Pengungkapan kasus ini berawal dari keresahan masyarakat terkait dugaan maraknya transaksi narkotika di kawasan tersebut. Informasi mengenai aktivitas jual beli sabu di sebuah rumah kos kemudian ditindaklanjuti Tim 8 Subnit IV Unit II Satresnarkoba Polrestabes Medan pada Kamis (23/7) sore.
Petugas melakukan penyelidikan hingga akhirnya meringkus seorang wanita penghuni kos berinisial TA (26). Dari hasil pemeriksaan, TA diketahui diduga berperan sebagai bandar narkoba.
“Ada beberapa paket sabu yang kami amankan dari pelaku, kami juga amankan sejumlah plastik klip, dan sejumlah uang yang diduga hasil penjualan narkoba,” ungkap Kasatresnarkoba Polrestabes Medan, AKBP Rafli Yusuf Nugraha, SH, SIK, MIP, Selasa (11/8) siang.
Rafli menjelaskan, penangkapan TA merupakan pengembangan dari penangkapan terhadap dua pria, JA (25) dan MA (28), yang lebih dahulu diamankan di Jalan Flamboyan, Medan.
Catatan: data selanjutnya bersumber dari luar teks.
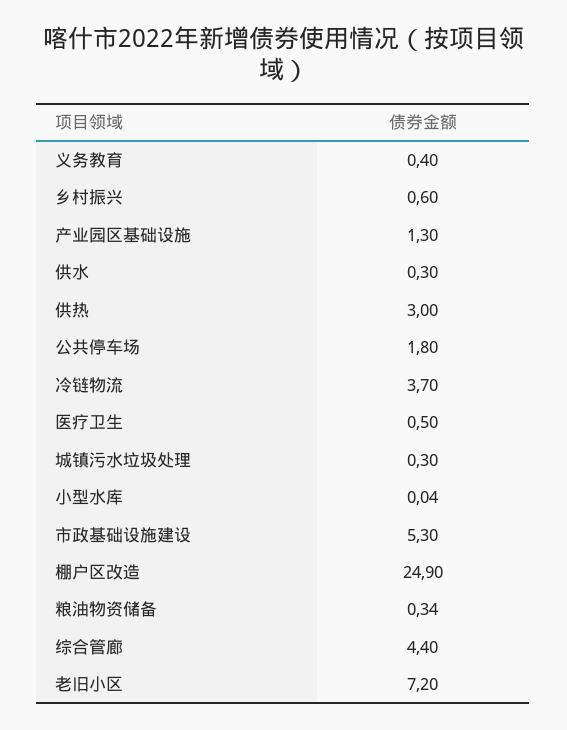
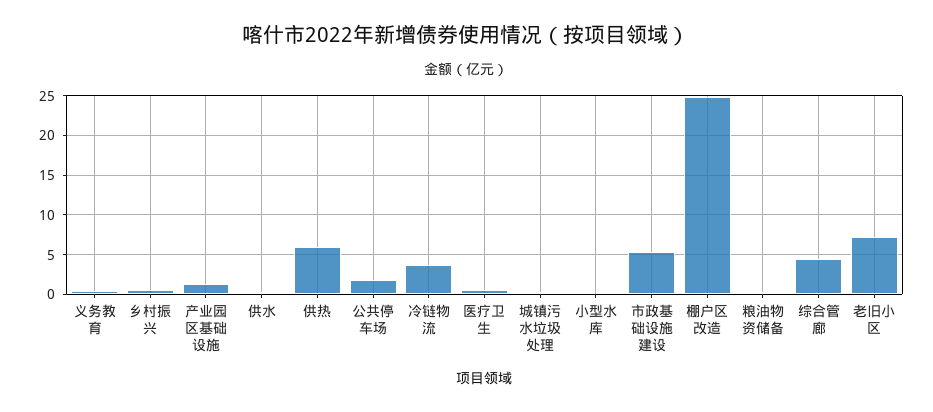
供热: 3 -> 6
Dari keduanya, polisi menyita barang bukti berupa satu paket sabu.
Dalam pemeriksaan, JA dan MA mengaku mendapatkan narkoba tersebut dari TA. Keterangan tersebut kemudian menjadi petunjuk bagi petugas untuk melakukan pengembangan dan mengamankan TA.
“Jadi TA kami amankan setelah sebelumnya kami menangkap JA dan MA. TA ini berdasarkan hasil pemeriksaan, sudah beroperasi selama satu bulan terakhir dan selalu menjual narkoba ke penghuni kos lain, namun juga melayani pembeli dari luar lingkungan rumah kos,” tambah Rafli.
Dalam kasus tersebut, Satresnarkoba Polrestabes Medan masih terus melakukan pengembangan untuk mengungkap jaringan pemasok narkotika tersebut. Kepada petugas, TA mengaku mendapatkan narkoba dari seorang pria berinisial I, yang kini masih dalam pengejaran polisi.
“Kami tidak akan berhenti sampai di TA saja, pemasok narkoba kini sedang kami kejar. Kami pastikan tidak akan ada ruang sekecil apapun, bagi pelaku narkoba di wilayah hukum Polrestabes Medan,” pungkas Rafli.